** Start SUPPLIED RECORDS **

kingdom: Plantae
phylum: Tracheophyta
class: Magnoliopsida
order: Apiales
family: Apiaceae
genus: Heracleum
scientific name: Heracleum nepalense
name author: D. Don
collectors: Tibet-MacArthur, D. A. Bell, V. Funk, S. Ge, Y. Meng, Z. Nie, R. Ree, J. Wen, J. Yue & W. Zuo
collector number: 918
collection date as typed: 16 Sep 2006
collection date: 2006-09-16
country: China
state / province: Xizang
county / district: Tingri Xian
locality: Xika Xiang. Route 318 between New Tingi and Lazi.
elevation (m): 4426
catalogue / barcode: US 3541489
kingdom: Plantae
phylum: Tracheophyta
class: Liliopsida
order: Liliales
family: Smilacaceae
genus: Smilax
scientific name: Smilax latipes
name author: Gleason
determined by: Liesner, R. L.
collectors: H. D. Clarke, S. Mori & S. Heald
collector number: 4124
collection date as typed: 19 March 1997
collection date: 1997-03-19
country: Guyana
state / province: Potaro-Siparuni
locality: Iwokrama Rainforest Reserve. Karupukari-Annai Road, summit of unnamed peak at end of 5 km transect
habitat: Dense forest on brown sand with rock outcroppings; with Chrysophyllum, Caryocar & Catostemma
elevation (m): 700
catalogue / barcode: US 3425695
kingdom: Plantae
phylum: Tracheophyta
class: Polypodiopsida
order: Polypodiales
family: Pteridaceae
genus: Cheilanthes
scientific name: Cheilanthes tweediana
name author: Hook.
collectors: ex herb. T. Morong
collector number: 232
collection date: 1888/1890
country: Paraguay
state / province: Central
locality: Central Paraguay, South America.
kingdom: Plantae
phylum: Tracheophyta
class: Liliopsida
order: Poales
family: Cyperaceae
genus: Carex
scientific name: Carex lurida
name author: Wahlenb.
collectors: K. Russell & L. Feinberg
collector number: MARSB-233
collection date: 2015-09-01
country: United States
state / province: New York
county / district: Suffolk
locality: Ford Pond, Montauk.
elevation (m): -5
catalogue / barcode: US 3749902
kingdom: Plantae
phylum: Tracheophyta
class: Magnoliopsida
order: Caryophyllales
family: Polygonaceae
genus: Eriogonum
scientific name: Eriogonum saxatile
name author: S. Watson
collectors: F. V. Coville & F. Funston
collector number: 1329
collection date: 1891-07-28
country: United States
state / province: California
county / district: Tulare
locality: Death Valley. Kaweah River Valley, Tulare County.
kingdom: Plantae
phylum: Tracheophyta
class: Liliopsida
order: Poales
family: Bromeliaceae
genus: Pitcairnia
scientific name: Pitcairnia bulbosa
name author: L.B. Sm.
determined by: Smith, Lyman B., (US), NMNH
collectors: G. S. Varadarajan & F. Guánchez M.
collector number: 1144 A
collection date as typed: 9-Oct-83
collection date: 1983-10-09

** End SUPPLIED RECORDS **

AIM: Please present the stretch of the listing from its first line through the line containing "elevation (m): 4426" as a numbered list, with blank lines left out.

TASK ANSWER:
1. kingdom: Plantae
2. phylum: Tracheophyta
3. class: Magnoliopsida
4. order: Apiales
5. family: Apiaceae
6. genus: Heracleum
7. scientific name: Heracleum nepalense
8. name author: D. Don
9. collectors: Tibet-MacArthur, D. A. Bell, V. Funk, S. Ge, Y. Meng, Z. Nie, R. Ree, J. Wen, J. Yue & W. Zuo
10. collector number: 918
11. collection date as typed: 16 Sep 2006
12. collection date: 2006-09-16
13. country: China
14. state / province: Xizang
15. county / district: Tingri Xian
16. locality: Xika Xiang. Route 318 between New Tingi and Lazi.
17. elevation (m): 4426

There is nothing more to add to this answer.